[Collected data]
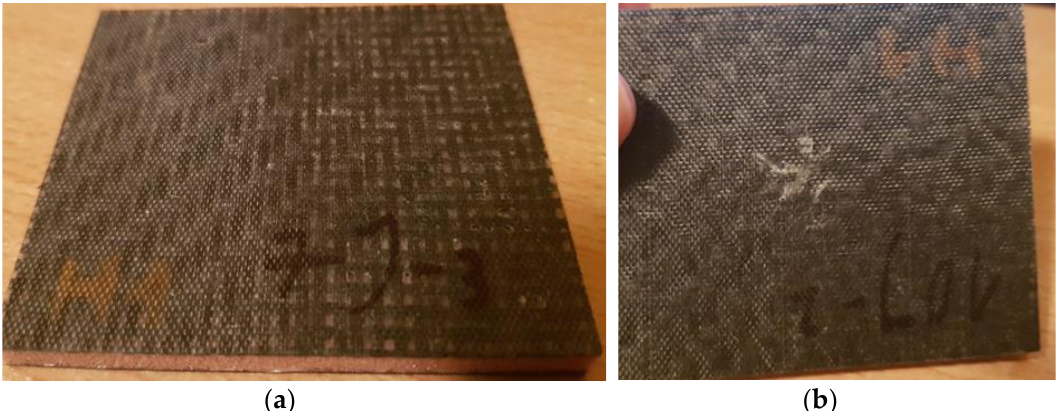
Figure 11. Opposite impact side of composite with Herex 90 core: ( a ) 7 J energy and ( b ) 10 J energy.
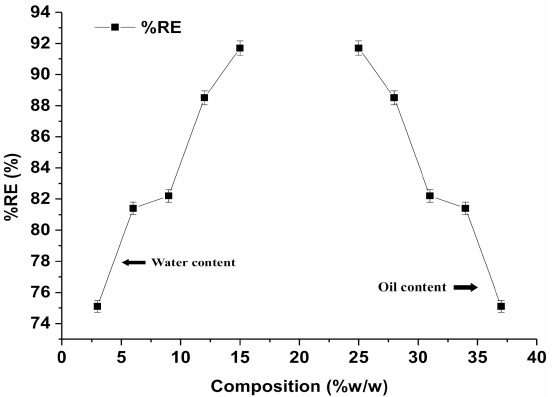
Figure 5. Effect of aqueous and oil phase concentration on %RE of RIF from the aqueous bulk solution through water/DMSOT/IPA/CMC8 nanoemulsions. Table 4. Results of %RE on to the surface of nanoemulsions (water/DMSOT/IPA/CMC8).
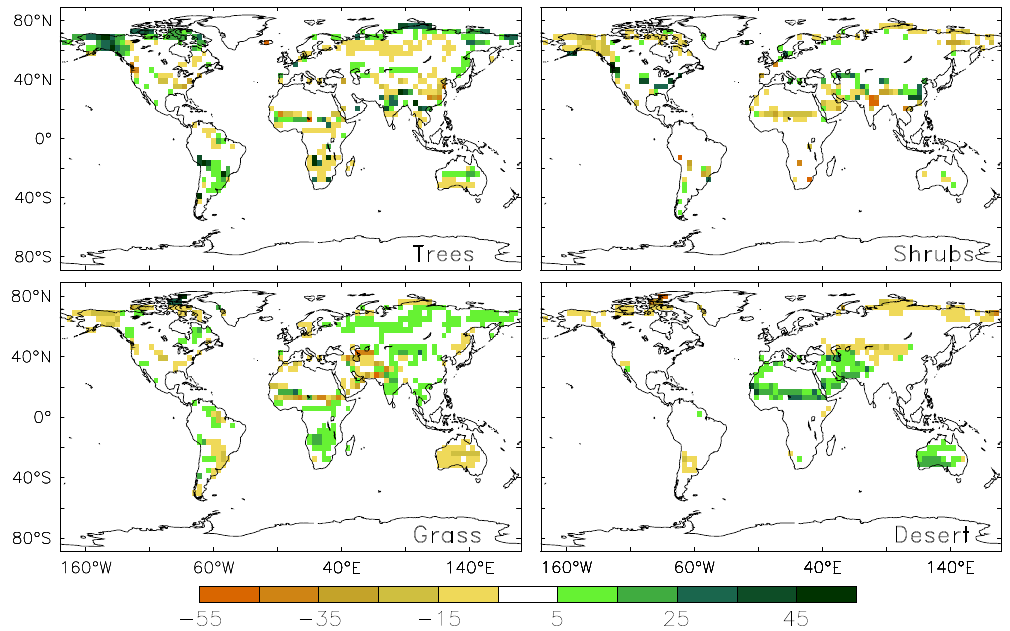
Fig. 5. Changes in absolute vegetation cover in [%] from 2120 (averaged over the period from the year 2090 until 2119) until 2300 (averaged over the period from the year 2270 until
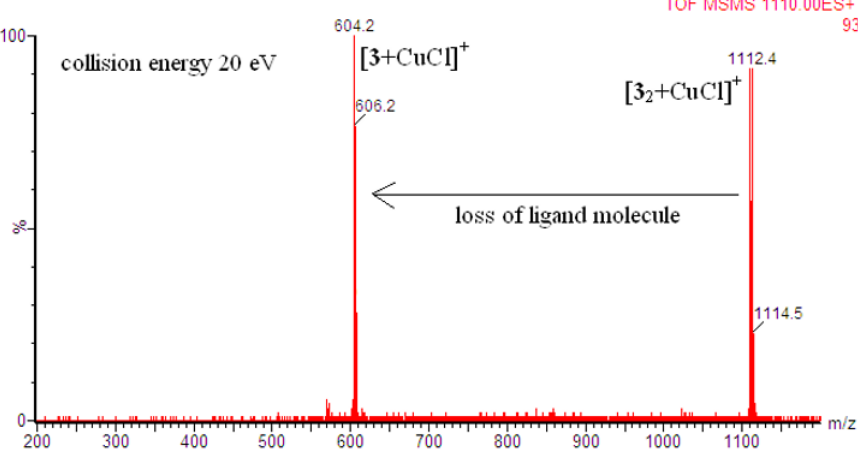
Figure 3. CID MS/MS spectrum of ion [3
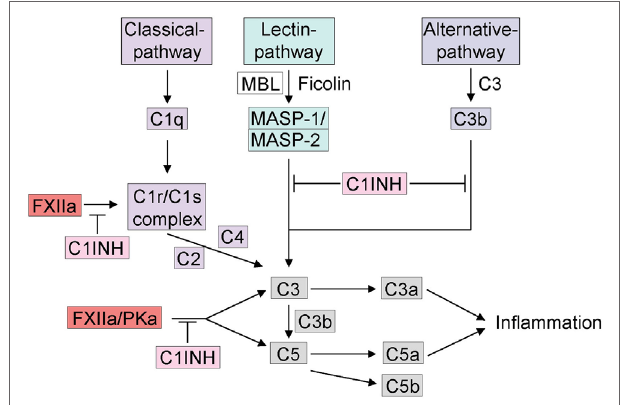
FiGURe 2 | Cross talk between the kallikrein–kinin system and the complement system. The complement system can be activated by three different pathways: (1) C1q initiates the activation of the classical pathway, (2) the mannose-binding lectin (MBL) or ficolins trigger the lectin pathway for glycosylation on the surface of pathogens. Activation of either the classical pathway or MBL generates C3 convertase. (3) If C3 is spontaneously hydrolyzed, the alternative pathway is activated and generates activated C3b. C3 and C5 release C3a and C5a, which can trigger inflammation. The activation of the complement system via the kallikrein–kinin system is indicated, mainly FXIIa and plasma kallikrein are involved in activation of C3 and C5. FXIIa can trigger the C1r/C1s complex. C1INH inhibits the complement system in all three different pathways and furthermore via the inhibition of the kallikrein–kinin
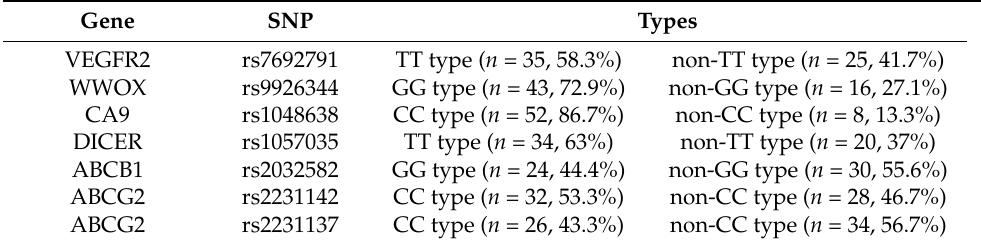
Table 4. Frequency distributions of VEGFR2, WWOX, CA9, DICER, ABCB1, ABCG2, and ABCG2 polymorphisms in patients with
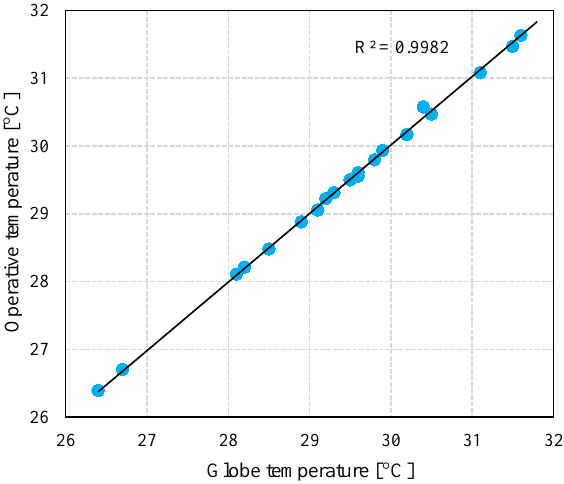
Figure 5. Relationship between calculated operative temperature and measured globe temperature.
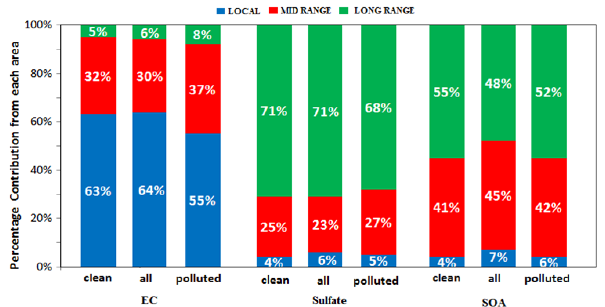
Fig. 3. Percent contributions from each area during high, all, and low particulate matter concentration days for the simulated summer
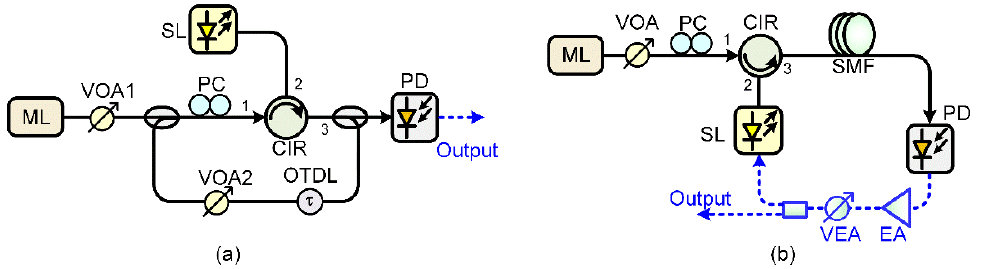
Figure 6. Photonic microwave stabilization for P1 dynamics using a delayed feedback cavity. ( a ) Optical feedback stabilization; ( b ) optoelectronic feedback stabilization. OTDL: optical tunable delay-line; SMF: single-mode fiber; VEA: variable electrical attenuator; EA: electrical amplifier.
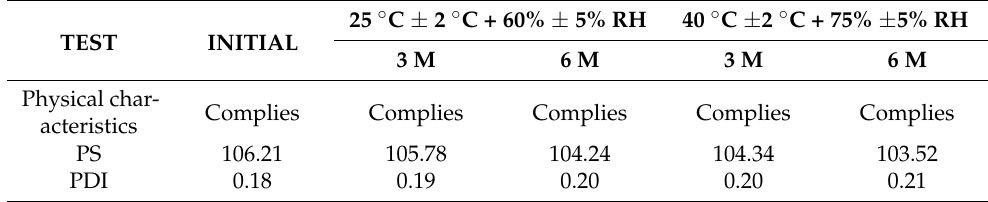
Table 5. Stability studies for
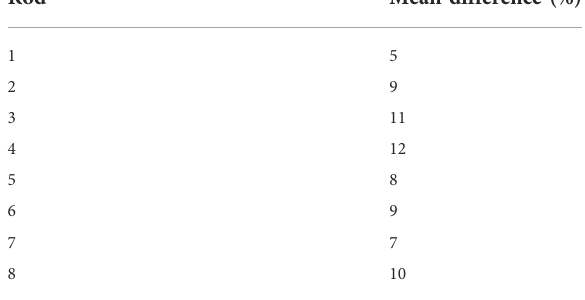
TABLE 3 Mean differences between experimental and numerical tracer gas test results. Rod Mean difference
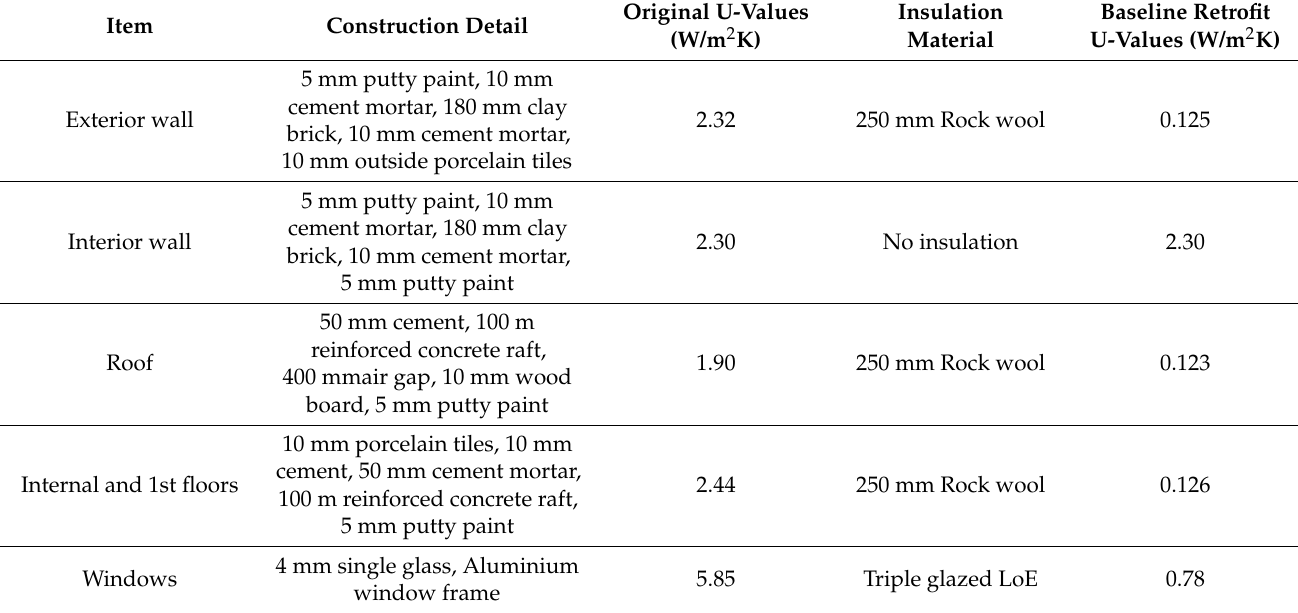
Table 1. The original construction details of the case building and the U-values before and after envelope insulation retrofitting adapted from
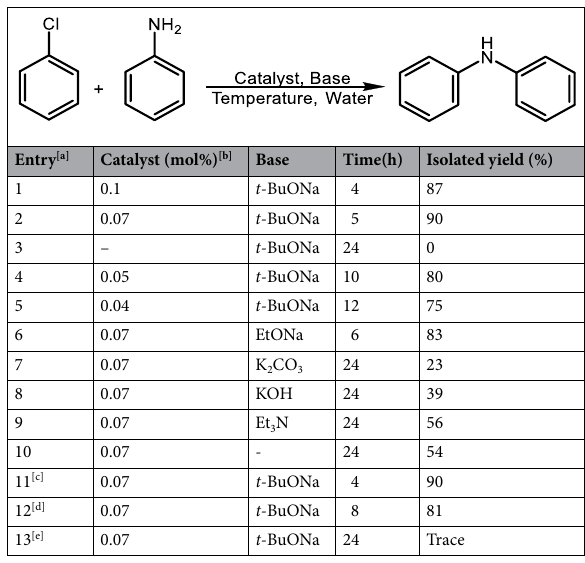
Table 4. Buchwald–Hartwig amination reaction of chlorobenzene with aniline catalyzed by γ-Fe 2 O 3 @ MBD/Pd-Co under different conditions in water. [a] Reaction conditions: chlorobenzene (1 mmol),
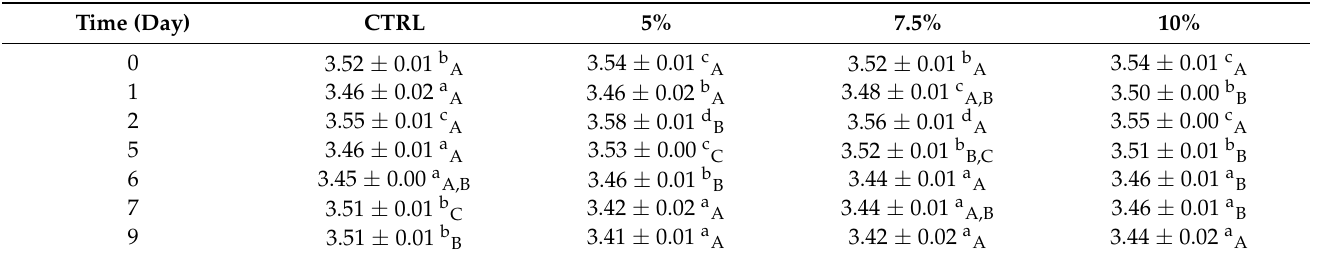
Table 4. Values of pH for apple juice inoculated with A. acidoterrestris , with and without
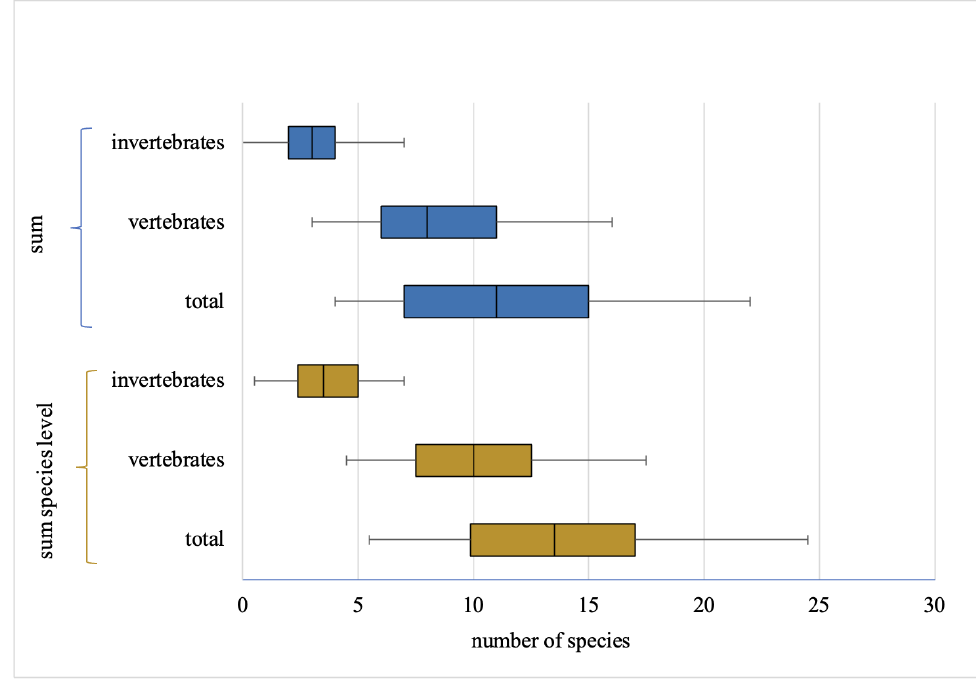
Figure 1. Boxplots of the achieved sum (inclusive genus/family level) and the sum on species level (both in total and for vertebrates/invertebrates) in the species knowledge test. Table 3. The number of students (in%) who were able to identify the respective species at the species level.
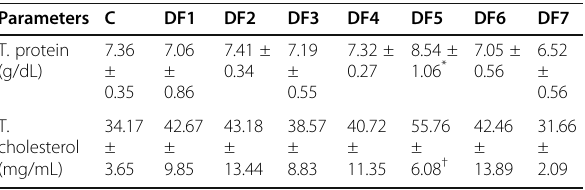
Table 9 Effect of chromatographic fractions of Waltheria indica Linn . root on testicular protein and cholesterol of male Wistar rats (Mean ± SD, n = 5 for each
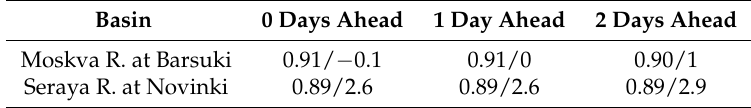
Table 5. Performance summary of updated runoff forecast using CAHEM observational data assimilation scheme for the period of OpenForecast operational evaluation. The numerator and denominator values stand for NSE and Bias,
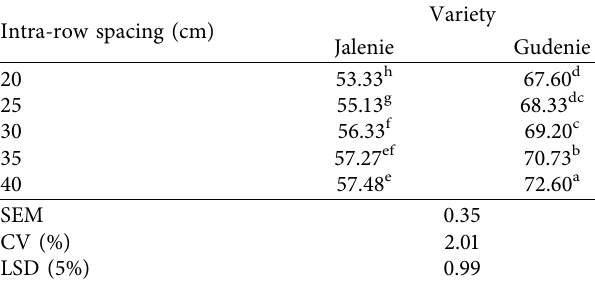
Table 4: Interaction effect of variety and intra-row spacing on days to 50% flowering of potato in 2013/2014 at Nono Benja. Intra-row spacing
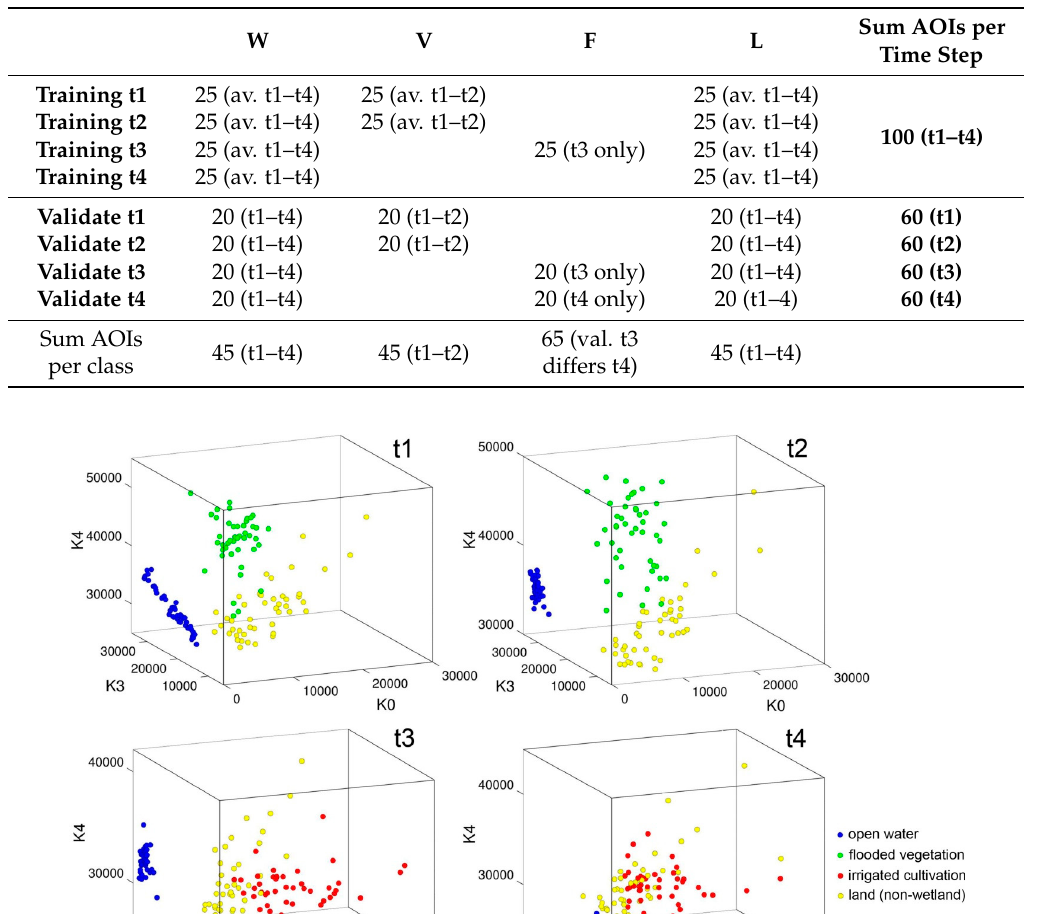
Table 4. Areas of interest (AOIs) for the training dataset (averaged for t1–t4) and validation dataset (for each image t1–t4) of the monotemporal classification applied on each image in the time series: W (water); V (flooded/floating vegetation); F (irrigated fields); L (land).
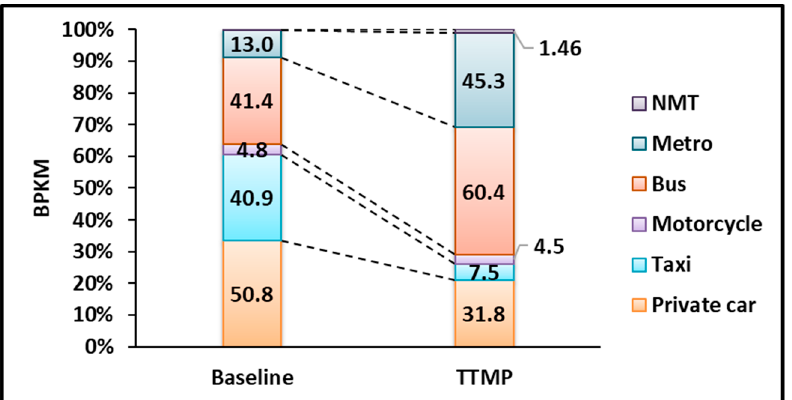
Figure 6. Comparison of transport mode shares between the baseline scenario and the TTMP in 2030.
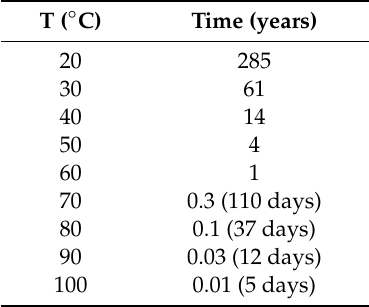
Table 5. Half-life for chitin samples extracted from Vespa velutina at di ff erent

TASK PROMPT – Take every line from the data above that holds "mode" and copy it out.

SOLUTION TO THE PROBLEM –
Figure 6. Photonic microwave stabilization for P1 dynamics using a delayed feedback cavity. ( a ) Optical feedback stabilization; ( b ) optoelectronic feedback stabilization. OTDL: optical tunable delay-line; SMF: single-mode fiber; VEA: variable electrical attenuator; EA: electrical amplifier.
Figure 6. Comparison of transport mode shares between the baseline scenario and the TTMP in 2030.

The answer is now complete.